- Artist: Lee Kelly
- Year: 1978–1979
- Type: Sculpture
- Dimensions: 3.0 m × 2.4 m × 2.4 m (10 ft × 8 ft × 8 ft)
- Condition: "Treatment needed" (1993)
- Location: West Haven-Sylvan, Oregon, United States
- 45°30′39″N 122°46′01″W﻿ / ﻿45.51083°N 122.76693°W

= Elkhorn (sculpture) =

Outdoor sculpture by Lee Kelly in the U.S. state of Oregon

Elkhorn is an outdoor 1979 sculpture by Lee Kelly, installed at Catlin Gabel School in West Haven-Sylvan, a census-designated place in Washington County and the Portland metropolitan area, in the U.S. state of Oregon.

==Description==
Lee Kelly's Elkhorn is a welded Cor-Ten steel sculpture installed west of Toad Hall at Catlin Gabel School in West Haven-Sylvan, Oregon. It was designed in 1978, the year his son with Bonnie Bronson, Jason, died of leukemia. The sculpture was commissioned by Kelly's friends, and dedicated in 1979 in his son's memory.
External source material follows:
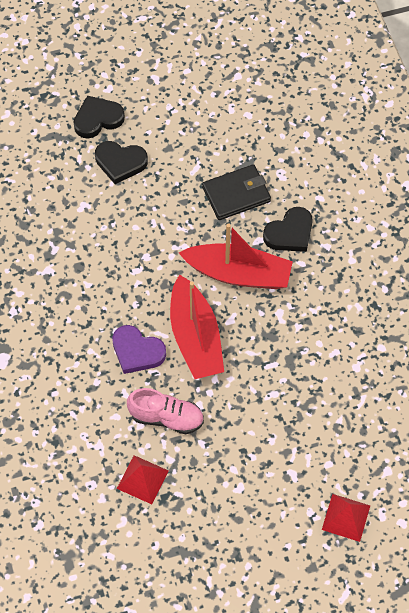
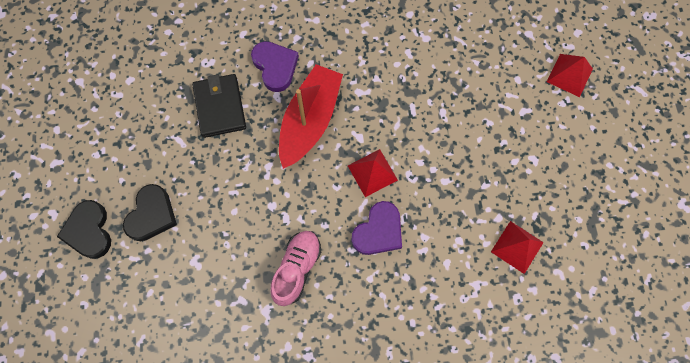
camera: 80 degrees left, 10 degrees up
pink shoe [127,388,204,434] -> pink shoe moved to [270,231,321,306]
red boat [170,274,224,379] -> red pyramid [348,149,398,197]
black heart [263,207,313,252] -> purple heart [251,41,299,92]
The abstract, geometric work features three rectangular legs supporting a rectangular platform, with another rectangular shape suspended underneath the platform. It measures approximately 10 ft x 8 ft x 8 ft. One of the sculpture's legs has an inscription that reads Lee Kelly / 1978 and a plaque with the text, ELKHORN / IN MEMORY OF / JASON KELLY / PLACED HERE BY HIS FRIENDS / JUNE 1979.

The sculpture is administered by Catlin Gabel School. It was surveyed and deemed "treatment needed" by the Smithsonian Institution's "Save Outdoor Sculpture!" program in November 1993.